L'obbligo all'alcool in Zoderer e Sartori
Joseph Zoderer, da "L’italiana"
Era con individui come Naz e Flötscher che suo padre aveva tra scorso i suoi anni, come maestro, come giocatore di carte e infine sempre più come misero compagno di sbornie che nessuno dei giocatori, quando lui non riusciva più a reggersi sulle gambe, aveva ritenuto degno d’essere accompagnato per quel paio di passi dall’osteria del Giglio fino alla scuola, e più volte suo padre s’era smarrito lungo quel tragitto ridicolmente breve, fin giù al torrente della chiesa dove l’avevano ritrovato almeno una volta coi piedi in acqua. E più d’una volta lo avevano anche ricoverato a Pergine, nel più vicino o quanto meno più noto fra i più vicini sanatori per alcolizzati, in un manicomio insomma, e per di più nella confinante provincia italiana, assieme a quegli idioti di Walschen, come diceva la gente. Quando però, dopo settimane riappariva, riprendevano subito a invitarlo a bere una birra o una grappa e a giocare a carte".
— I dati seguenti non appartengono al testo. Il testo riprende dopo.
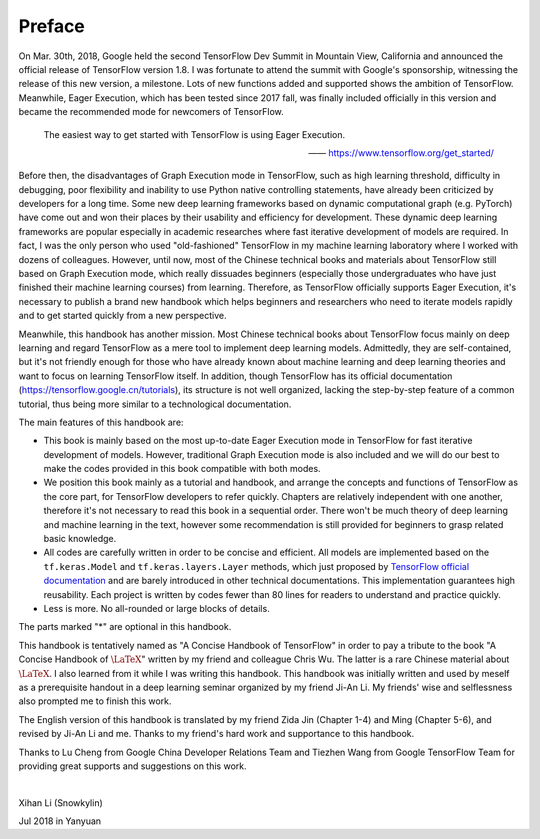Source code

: Preface
=========

On Mar. 30th, 2018, Google held the second TensorFlow Dev Summit in Mountain View, California and announced the official release of TensorFlow version 1.8. I was fortunate to attend the summit with Google's sponsorship, witnessing the release of this new version, a milestone. Lots of new functions added and supported shows the ambition of TensorFlow. Meanwhile, Eager Execution, which has been tested since 2017 fall, was finally included officially in this version and became the recommended mode for newcomers of TensorFlow.

    The easiest way to get started with TensorFlow is using Eager Execution.
    
    —— https://www.tensorflow.org/get_started/

Before then, the disadvantages of Graph Execution mode in TensorFlow, such as high learning threshold, difficulty in debugging, poor flexibility and inability to use Python native controlling statements, have already been criticized by developers for a long time. Some new deep learning frameworks based on dynamic computational graph (e.g. PyTorch) have come out and won their places by their usability and efficiency for development. These dynamic deep learning frameworks are popular especially in academic researches where fast iterative development of models are required. In fact, I was the only person who used "old-fashioned" TensorFlow in my machine learning laboratory where I worked with dozens of colleagues. However, until now, most of the Chinese technical books and materials about TensorFlow still based on Graph Execution mode, which really dissuades beginners (especially those undergraduates who have just finished their machine learning courses) from learning. Therefore, as TensorFlow officially supports Eager Execution, it's necessary to publish a brand new handbook which helps beginners and researchers who need to iterate models rapidly and to get started quickly from a new perspective.

Meanwhile, this handbook has another mission. Most Chinese technical books about TensorFlow focus mainly on deep learning and regard TensorFlow as a mere tool to implement deep learning models. Admittedly, they are self-contained, but it's not friendly enough for those who have already known about machine learning and deep learning theories and want to focus on learning TensorFlow itself. In addition, though TensorFlow has its official documentation (https://tensorflow.google.cn/tutorials), its structure is not well organized, lacking the step-by-step feature of a common tutorial, thus being more similar to a technological documentation.

The main features of this handbook are:

* This book is mainly based on the most up-to-date Eager Execution mode in TensorFlow for fast iterative development of models. However, traditional Graph Execution mode is also included and we will do our best to make the codes provided in this book compatible with both modes.
* We position this book mainly as a tutorial and handbook, and arrange the concepts and functions of TensorFlow as the core part, for TensorFlow developers to refer quickly. Chapters are relatively independent with one another, therefore it's not necessary to read this book in a sequential order. There won't be much theory of deep learning and machine learning in the text, however some recommendation is still provided for beginners to grasp related basic knowledge.
* All codes are carefully written in order to be concise and efficient. All models are implemented based on the ``tf.keras.Model`` and ``tf.keras.layers.Layer`` methods, which just proposed by `TensorFlow official documentation <https://www.tensorflow.org/programmers_guide/eager#build_a_model>`_ and are barely introduced in other technical documentations. This implementation guarantees high reusability. Each project is written by codes fewer than 80 lines for readers to understand and practice quickly.
* Less is more. No all-rounded or large blocks of details.

The parts marked "*" are optional in this handbook.

This handbook is tentatively named as "A Concise Handbook of TensorFlow" in order to pay a tribute to the book "A Concise Handbook of :math:`\text{\LaTeX}`" written by my friend and colleague Chris Wu. The latter is a rare Chinese material about :math:`\text{\LaTeX}`. I also learned from it while I was writing this handbook. This handbook was initially written and used by meself as a prerequisite handout in a deep learning seminar organized by my friend Ji-An Li. My friends' wise and selflessness also prompted me to finish this work.

The English version of this handbook is translated by my friend Zida Jin (Chapter 1-4) and Ming (Chapter 5-6), and revised by Ji-An Li and me. Thanks to my friend's hard work and supportance to this handbook.

Thanks to Lu Cheng from Google China Developer Relations Team and Tiezhen Wang from Google TensorFlow Team for providing great supports and suggestions on this work.

|

Xihan Li (Snowkylin)

Jul 2018 in Yanyuan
Giacomo Sartori, da "Tritolo"
Hai proprio un’aria da funerale, devi bere qualcosa per tirarti su’ - lo riscosse Stefan guardiacaccia della tenuta Kofler, ficcandogli in mano un altro stivale, mezzo del quale gli si versò sui pantaloni. Poi fu l’Alfred, il carrozziere che gli aveva preso una fortuna per rimettere a posto la fuego, dopo la doppia giravolta la sera della sentenza per la rissa con il carabiniere faccia di cazzo, a costringerlo a partecipare a un altro giro. E poi a un altro ancora, a tutti i costi: altrimenti voleva dire che era una donnicciola".